__SUPPLIED RECORDS__:
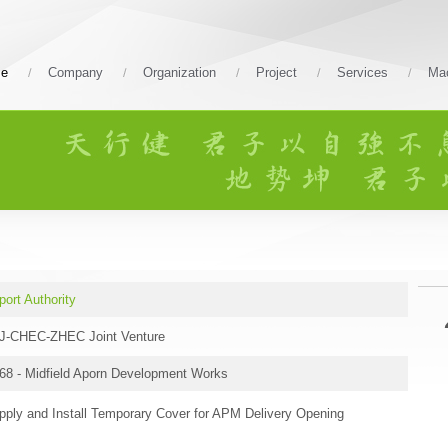
e
Company
Organization
Project
Services
Mac
port Authority
J-CHEC-ZHEC Joint Venture
68 - Midfield Aporn Development Works
pply and Install Temporary Cover for APM Delivery Opening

__HOW TO COMPLETE THIS TASK__:
Put every line of text from the records into a JSON list of strings, one string per line. Leave out blank lines and the pictures.

__RESULT FOR THIS EXERCISE__:
[
  "e",
  "Company",
  "Organization",
  "Project",
  "Services",
  "Mac",
  "port Authority",
  "J-CHEC-ZHEC Joint Venture",
  "68 - Midfield Aporn Development Works",
  "pply and Install Temporary Cover for APM Delivery Opening"
]